Activity — Go through the listing and transcribe each line exactly.

━━━━━━━━━━

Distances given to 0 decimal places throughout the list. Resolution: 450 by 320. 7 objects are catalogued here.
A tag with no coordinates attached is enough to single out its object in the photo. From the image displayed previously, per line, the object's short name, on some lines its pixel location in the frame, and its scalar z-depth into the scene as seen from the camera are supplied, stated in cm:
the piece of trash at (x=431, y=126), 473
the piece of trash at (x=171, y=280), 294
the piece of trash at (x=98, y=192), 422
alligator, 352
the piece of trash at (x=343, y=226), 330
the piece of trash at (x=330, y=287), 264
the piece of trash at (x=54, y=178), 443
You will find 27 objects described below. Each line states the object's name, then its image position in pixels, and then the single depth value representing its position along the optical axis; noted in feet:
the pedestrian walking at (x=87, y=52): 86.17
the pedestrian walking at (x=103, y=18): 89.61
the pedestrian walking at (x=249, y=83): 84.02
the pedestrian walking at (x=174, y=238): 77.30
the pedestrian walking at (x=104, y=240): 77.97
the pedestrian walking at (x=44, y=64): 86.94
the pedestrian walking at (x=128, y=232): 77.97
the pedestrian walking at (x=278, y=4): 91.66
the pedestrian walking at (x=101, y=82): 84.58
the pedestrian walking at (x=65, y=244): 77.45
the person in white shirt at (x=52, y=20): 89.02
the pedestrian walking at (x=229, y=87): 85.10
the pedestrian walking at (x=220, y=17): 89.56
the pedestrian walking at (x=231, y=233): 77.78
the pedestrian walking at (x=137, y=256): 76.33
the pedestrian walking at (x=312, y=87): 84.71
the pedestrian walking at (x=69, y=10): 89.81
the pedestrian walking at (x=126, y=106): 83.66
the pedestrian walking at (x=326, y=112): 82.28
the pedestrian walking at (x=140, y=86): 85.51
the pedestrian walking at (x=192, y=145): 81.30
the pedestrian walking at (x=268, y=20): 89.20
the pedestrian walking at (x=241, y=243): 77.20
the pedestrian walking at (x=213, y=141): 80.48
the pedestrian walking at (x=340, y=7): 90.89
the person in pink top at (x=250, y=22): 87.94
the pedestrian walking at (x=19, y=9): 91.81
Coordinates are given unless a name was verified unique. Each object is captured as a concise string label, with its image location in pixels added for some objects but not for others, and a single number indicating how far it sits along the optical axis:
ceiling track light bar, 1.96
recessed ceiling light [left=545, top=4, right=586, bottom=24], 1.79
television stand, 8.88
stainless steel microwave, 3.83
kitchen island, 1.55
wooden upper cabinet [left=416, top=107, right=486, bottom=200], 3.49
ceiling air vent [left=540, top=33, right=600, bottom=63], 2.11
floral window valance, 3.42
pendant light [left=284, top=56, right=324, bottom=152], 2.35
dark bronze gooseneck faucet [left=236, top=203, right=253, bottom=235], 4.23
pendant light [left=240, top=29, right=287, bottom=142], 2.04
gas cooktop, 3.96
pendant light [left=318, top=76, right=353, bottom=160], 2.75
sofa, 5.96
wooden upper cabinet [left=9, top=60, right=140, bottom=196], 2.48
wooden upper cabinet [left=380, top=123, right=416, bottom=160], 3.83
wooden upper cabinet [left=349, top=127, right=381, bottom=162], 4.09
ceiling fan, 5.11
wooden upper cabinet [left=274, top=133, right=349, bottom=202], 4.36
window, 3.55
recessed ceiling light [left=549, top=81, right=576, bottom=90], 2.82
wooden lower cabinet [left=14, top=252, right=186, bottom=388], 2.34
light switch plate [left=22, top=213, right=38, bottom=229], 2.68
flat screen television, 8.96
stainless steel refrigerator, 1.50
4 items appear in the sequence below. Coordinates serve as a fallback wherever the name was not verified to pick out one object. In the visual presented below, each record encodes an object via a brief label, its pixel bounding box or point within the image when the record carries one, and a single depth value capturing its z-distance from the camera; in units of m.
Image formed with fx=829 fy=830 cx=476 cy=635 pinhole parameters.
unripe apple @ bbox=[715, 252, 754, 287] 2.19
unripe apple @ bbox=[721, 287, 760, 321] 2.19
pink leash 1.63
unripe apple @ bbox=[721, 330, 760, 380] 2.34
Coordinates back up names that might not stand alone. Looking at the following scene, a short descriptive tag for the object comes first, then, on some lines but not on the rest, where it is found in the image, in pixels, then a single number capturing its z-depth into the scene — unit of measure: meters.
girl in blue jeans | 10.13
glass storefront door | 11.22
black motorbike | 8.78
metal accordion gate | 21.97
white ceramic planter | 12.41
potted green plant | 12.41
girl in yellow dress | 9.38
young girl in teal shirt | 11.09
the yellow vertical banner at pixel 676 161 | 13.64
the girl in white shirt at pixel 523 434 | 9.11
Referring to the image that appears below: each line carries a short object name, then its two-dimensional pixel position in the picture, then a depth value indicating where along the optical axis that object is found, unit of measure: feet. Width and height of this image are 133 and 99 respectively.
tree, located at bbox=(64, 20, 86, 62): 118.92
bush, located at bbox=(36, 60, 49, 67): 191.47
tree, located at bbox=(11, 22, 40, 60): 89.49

━━━━━━━━━━

Exercise response —
Distances given to 0 decimal places throughout the list. Resolution: 450 by 320. 7 objects are catalogued here.
A tag with no coordinates attached is enough to single out its object in the photo. From the image displayed previously, per line, the object's short name, on some lines its pixel location in the frame, and its scalar z-depth into the scene as seen from the camera are supplied, stated in cm:
the piece of trash at (x=431, y=126), 473
the piece of trash at (x=171, y=280), 294
the piece of trash at (x=98, y=192), 422
alligator, 352
the piece of trash at (x=343, y=226), 330
the piece of trash at (x=330, y=287), 264
the piece of trash at (x=54, y=178), 443
You will find 27 objects described below. Each line states the object's name, then its image position in pixels, and then the single depth value representing its position along the optical axis; noted in feet:
the pedestrian walking at (x=87, y=52): 86.17
the pedestrian walking at (x=103, y=18): 89.61
the pedestrian walking at (x=249, y=83): 84.02
the pedestrian walking at (x=174, y=238): 77.30
the pedestrian walking at (x=104, y=240): 77.97
the pedestrian walking at (x=44, y=64): 86.94
the pedestrian walking at (x=128, y=232): 77.97
the pedestrian walking at (x=278, y=4): 91.66
the pedestrian walking at (x=101, y=82): 84.58
the pedestrian walking at (x=65, y=244): 77.45
the person in white shirt at (x=52, y=20): 89.02
the pedestrian walking at (x=229, y=87): 85.10
the pedestrian walking at (x=220, y=17): 89.56
the pedestrian walking at (x=231, y=233): 77.78
the pedestrian walking at (x=137, y=256): 76.33
the pedestrian walking at (x=312, y=87): 84.71
the pedestrian walking at (x=69, y=10): 89.81
the pedestrian walking at (x=126, y=106): 83.66
the pedestrian walking at (x=326, y=112): 82.28
the pedestrian walking at (x=140, y=86): 85.51
the pedestrian walking at (x=192, y=145): 81.30
the pedestrian walking at (x=268, y=20): 89.20
the pedestrian walking at (x=241, y=243): 77.20
the pedestrian walking at (x=213, y=141): 80.48
the pedestrian walking at (x=340, y=7): 90.89
the person in pink top at (x=250, y=22): 87.94
the pedestrian walking at (x=19, y=9): 91.81
Coordinates are given unless a name was verified unique. Each object is captured as a concise string label, with its image location in pixels added for some objects but not for others, and a single number indicating how far it sits along the optical axis:
ceiling track light bar, 1.96
recessed ceiling light [left=545, top=4, right=586, bottom=24], 1.79
television stand, 8.88
stainless steel microwave, 3.83
kitchen island, 1.55
wooden upper cabinet [left=416, top=107, right=486, bottom=200], 3.49
ceiling air vent [left=540, top=33, right=600, bottom=63], 2.11
floral window valance, 3.42
pendant light [left=284, top=56, right=324, bottom=152], 2.35
dark bronze gooseneck faucet [left=236, top=203, right=253, bottom=235], 4.23
pendant light [left=240, top=29, right=287, bottom=142], 2.04
gas cooktop, 3.96
pendant light [left=318, top=76, right=353, bottom=160], 2.75
sofa, 5.96
wooden upper cabinet [left=9, top=60, right=140, bottom=196], 2.48
wooden upper cabinet [left=380, top=123, right=416, bottom=160], 3.83
wooden upper cabinet [left=349, top=127, right=381, bottom=162], 4.09
ceiling fan, 5.11
wooden upper cabinet [left=274, top=133, right=349, bottom=202], 4.36
window, 3.55
recessed ceiling light [left=549, top=81, right=576, bottom=90], 2.82
wooden lower cabinet [left=14, top=252, right=186, bottom=388], 2.34
light switch plate [left=22, top=213, right=38, bottom=229], 2.68
flat screen television, 8.96
stainless steel refrigerator, 1.50
4 items appear in the sequence below. Coordinates serve as a fallback wherever the name was not verified to pick out one object. In the visual presented below, each record encodes an object via a brief label, its pixel bounding box or point within the image when the record carries one, and a single depth value capturing its z-distance from the camera; in units of m.
Image formed with fx=829 fy=830 cx=476 cy=635 pinhole parameters.
unripe apple @ bbox=[715, 252, 754, 287] 2.19
unripe apple @ bbox=[721, 287, 760, 321] 2.19
pink leash 1.63
unripe apple @ bbox=[721, 330, 760, 380] 2.34
Coordinates back up names that might not stand alone. Looking at the following scene, a short descriptive tag for the object comes first, then, on some lines but not on the rest, where it is found in the image, in pixels, then a single number capturing its z-depth into the scene — unit of measure: meters.
girl in blue jeans | 10.13
glass storefront door | 11.22
black motorbike | 8.78
metal accordion gate | 21.97
white ceramic planter | 12.41
potted green plant | 12.41
girl in yellow dress | 9.38
young girl in teal shirt | 11.09
the yellow vertical banner at pixel 676 161 | 13.64
the girl in white shirt at pixel 523 434 | 9.11
Referring to the image that appears below: each line carries a short object name, then its two-dimensional pixel position in the picture, then a depth value indicating where along the optical axis that object is found, unit of measure: feet. Width and height of this image are 133 and 99 respectively.
tree, located at bbox=(64, 20, 86, 62): 118.92
bush, located at bbox=(36, 60, 49, 67): 191.47
tree, located at bbox=(11, 22, 40, 60): 89.49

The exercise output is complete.